TASK BRIEF: In the records below, count every line where the string "creating" appears, and reply with the count only.

DATA TO USE Start Marker

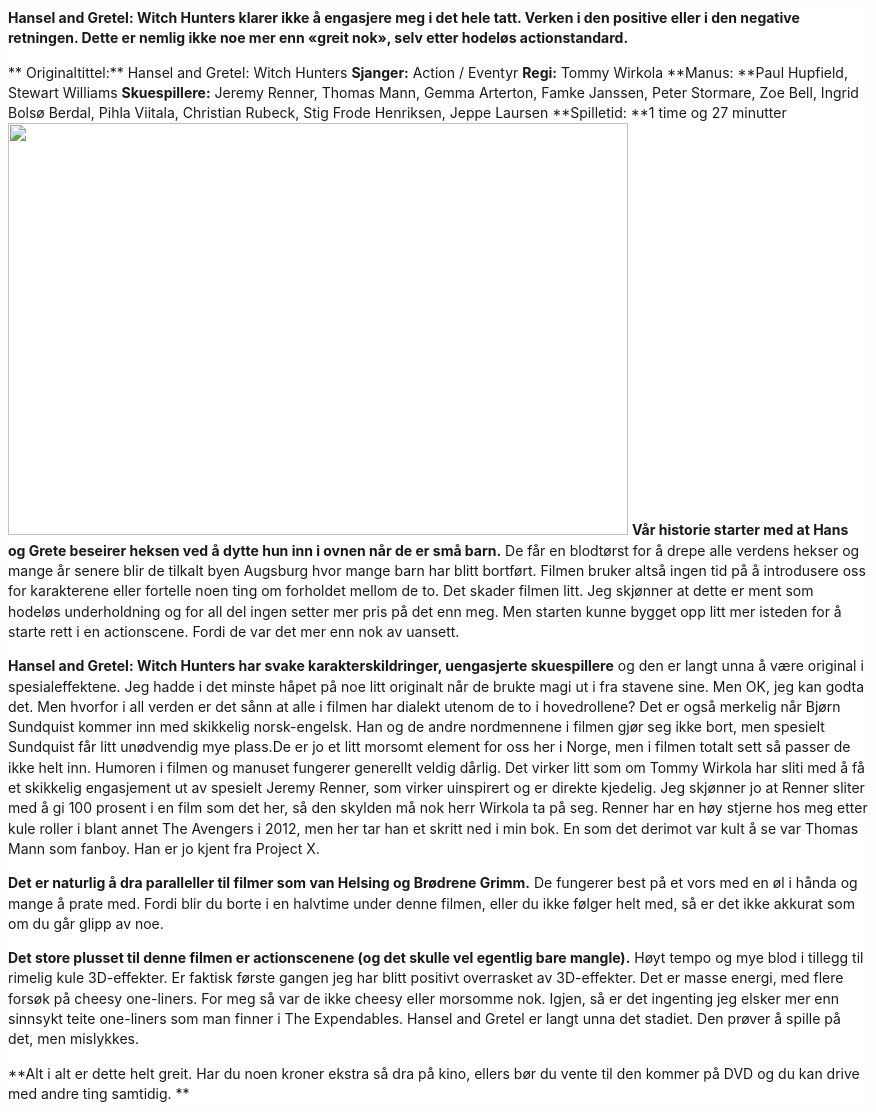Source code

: **Hansel and Gretel: Witch Hunters klarer ikke å engasjere meg i det hele tatt. Verken i den positive eller i den negative retningen. Dette er nemlig ikke noe mer enn «greit nok», selv etter hodeløs actionstandard.**

**
Originaltittel:** Hansel and Gretel: Witch Hunters
**Sjanger:** Action / Eventyr
**Regi:** Tommy Wirkola
**Manus: **Paul Hupfield, Stewart Williams
**Skuespillere:** Jeremy Renner, Thomas Mann, Gemma Arterton, Famke Janssen, Peter Stormare, Zoe Bell, Ingrid Bolsø Berdal, Pihla Viitala, Christian Rubeck, Stig Frode Henriksen, Jeppe Laursen
**Spilletid: **1 time og 27 minutter
<a href="//filmbloggen.net/2013/02/09/uinspirert-jeremy-renner/hansel-gretel-witch-hunters/" rel="attachment wp-att-9918"><img class="alignnone size-large wp-image-9918" src="//filmbloggen.net/wp-content/uploads//2013/02/mdwhlno8-620x412.jpg" alt="" width="620" height="412" /></a>
**Vår historie starter med at Hans og Grete beseirer heksen ved å dytte hun inn i ovnen når de er små barn.** De får en blodtørst for å drepe alle verdens hekser og mange år senere blir de tilkalt byen Augsburg hvor mange barn har blitt bortført. Filmen bruker altså ingen tid på å introdusere oss for karakterene eller fortelle noen ting om forholdet mellom de to. Det skader filmen litt. Jeg skjønner at dette er ment som hodeløs underholdning og for all del ingen setter mer pris på det enn meg. Men starten kunne bygget opp litt mer isteden for å starte rett i en actionscene. Fordi de var det mer enn nok av uansett.

**Hansel and Gretel: Witch Hunters har svake karakterskildringer, uengasjerte skuespillere** og den er langt unna å være original i spesialeffektene. Jeg hadde i det minste håpet på noe litt originalt når de brukte magi ut i fra stavene sine. Men OK, jeg kan godta det. Men hvorfor i all verden er det sånn at alle i filmen har dialekt utenom de to i hovedrollene? Det er også merkelig når Bjørn Sundquist kommer inn med skikkelig norsk-engelsk. Han og de andre nordmennene i filmen gjør seg ikke bort, men spesielt Sundquist får litt unødvendig mye plass.De er jo et litt morsomt element for oss her i Norge, men i filmen totalt sett så passer de ikke helt inn. Humoren i filmen og manuset fungerer generellt veldig dårlig. Det virker litt som om Tommy Wirkola har sliti med å få et skikkelig engasjement ut av spesielt Jeremy Renner, som virker uinspirert og er direkte kjedelig. Jeg skjønner jo at Renner sliter med å gi 100 prosent i en film som det her, så den skylden må nok herr Wirkola ta på seg. Renner har en høy stjerne hos meg etter kule roller i blant annet The Avengers i 2012, men her tar han et skritt ned i min bok. En som det derimot var kult å se var Thomas Mann som fanboy. Han er jo kjent fra Project X.

**Det er naturlig å dra paralleller til filmer som van Helsing og Brødrene Grimm.** De fungerer best på et vors med en øl i hånda og mange å prate med. Fordi blir du borte i en halvtime under denne filmen, eller du ikke følger helt med, så er det ikke akkurat som om du går glipp av noe.

**Det store plusset til denne filmen er actionscenene (og det skulle vel egentlig bare mangle).** Høyt tempo og mye blod i tillegg til rimelig kule 3D-effekter. Er faktisk første gangen jeg har blitt positivt overrasket av 3D-effekter. Det er masse energi, med flere forsøk på cheesy one-liners. For meg så var de ikke cheesy eller morsomme nok. Igjen, så er det ingenting jeg elsker mer enn sinnsykt teite one-liners som man finner i The Expendables. Hansel and Gretel er langt unna det stadiet. Den prøver å spille på det, men mislykkes.

**Alt i alt er dette helt greit. Har du noen kroner ekstra så dra på kino, ellers bør du vente til den kommer på DVD og du kan drive med andre ting samtidig. **
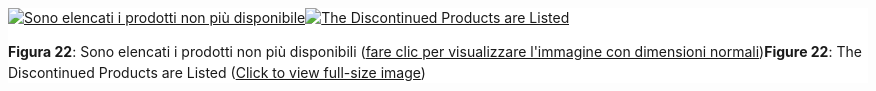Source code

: <span data-ttu-id="6a228-362">[![Sono elencati i prodotti non più disponibile](creating-stored-procedures-and-user-defined-functions-with-managed-code-cs/_static/image51.png)](creating-stored-procedures-and-user-defined-functions-with-managed-code-cs/_static/image50.png)</span><span class="sxs-lookup"><span data-stu-id="6a228-362">[![The Discontinued Products are Listed](creating-stored-procedures-and-user-defined-functions-with-managed-code-cs/_static/image51.png)](creating-stored-procedures-and-user-defined-functions-with-managed-code-cs/_static/image50.png)</span></span>

<span data-ttu-id="6a228-363">**Figura 22**: Sono elencati i prodotti non più disponibili ([fare clic per visualizzare l'immagine con dimensioni normali](creating-stored-procedures-and-user-defined-functions-with-managed-code-cs/_static/image52.png))</span><span class="sxs-lookup"><span data-stu-id="6a228-363">**Figure 22**: The Discontinued Products are Listed ([Click to view full-size image](creating-stored-procedures-and-user-defined-functions-with-managed-code-cs/_static/image52.png))</span></span>

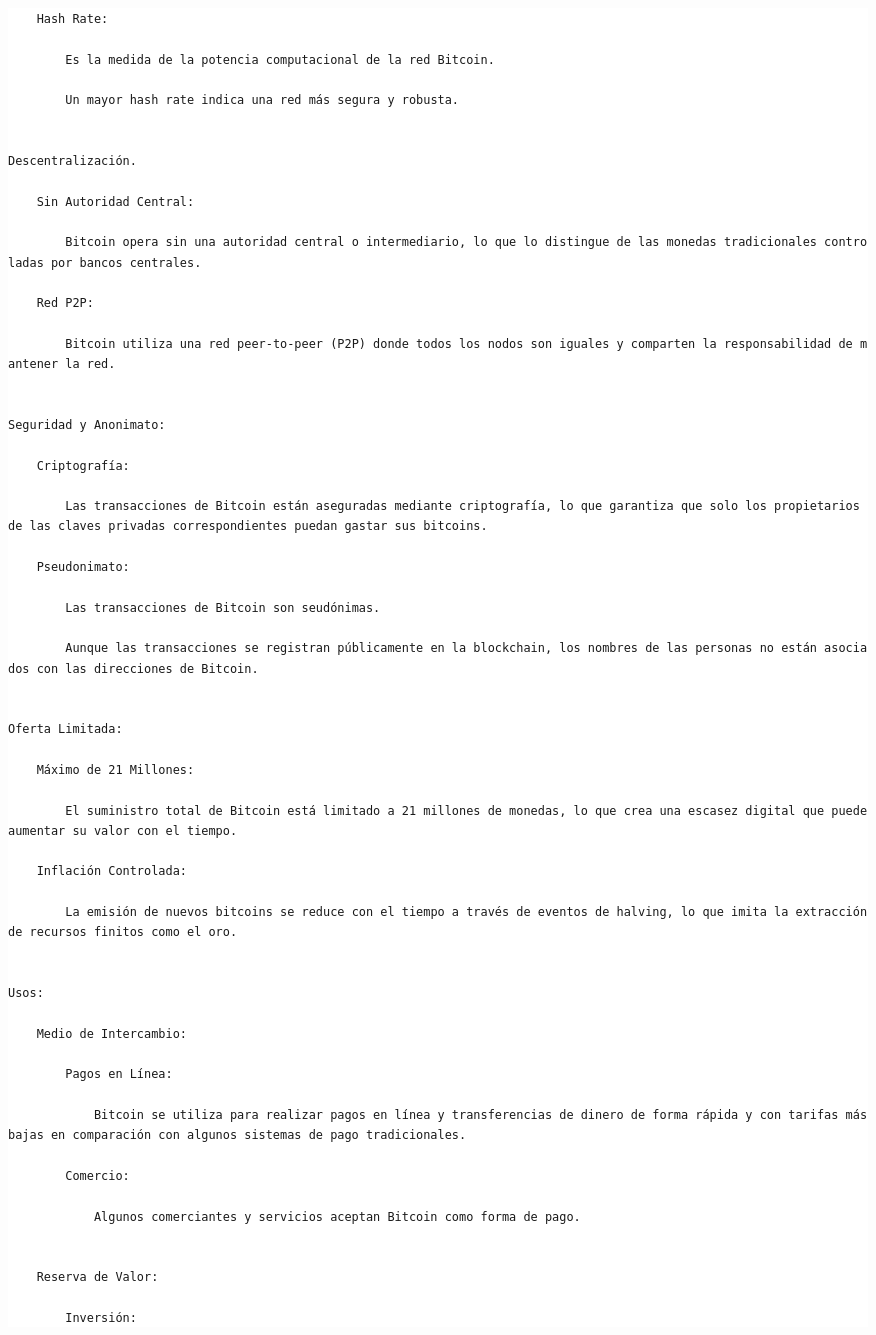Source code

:     	Hash Rate: 

    		Es la medida de la potencia computacional de la red Bitcoin. 

    		Un mayor hash rate indica una red más segura y robusta.


    Descentralización. 

    	Sin Autoridad Central:

    		Bitcoin opera sin una autoridad central o intermediario, lo que lo distingue de las monedas tradicionales controladas por bancos centrales.

    	Red P2P: 

    		Bitcoin utiliza una red peer-to-peer (P2P) donde todos los nodos son iguales y comparten la responsabilidad de mantener la red.


	Seguridad y Anonimato:

	    Criptografía: 

	    	Las transacciones de Bitcoin están aseguradas mediante criptografía, lo que garantiza que solo los propietarios de las claves privadas correspondientes puedan gastar sus bitcoins.

	    Pseudonimato: 

	    	Las transacciones de Bitcoin son seudónimas.

	    	Aunque las transacciones se registran públicamente en la blockchain, los nombres de las personas no están asociados con las direcciones de Bitcoin.


	Oferta Limitada:

	    Máximo de 21 Millones: 

	    	El suministro total de Bitcoin está limitado a 21 millones de monedas, lo que crea una escasez digital que puede aumentar su valor con el tiempo.

	    Inflación Controlada: 	

	    	La emisión de nuevos bitcoins se reduce con el tiempo a través de eventos de halving, lo que imita la extracción de recursos finitos como el oro.


	Usos:	

		Medio de Intercambio:

		    Pagos en Línea: 

		    	Bitcoin se utiliza para realizar pagos en línea y transferencias de dinero de forma rápida y con tarifas más bajas en comparación con algunos sistemas de pago tradicionales.

		    Comercio: 

		    	Algunos comerciantes y servicios aceptan Bitcoin como forma de pago.


		Reserva de Valor:

		    Inversión:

DATA TO USE End Marker

ANSWER TO THIS TASK: 2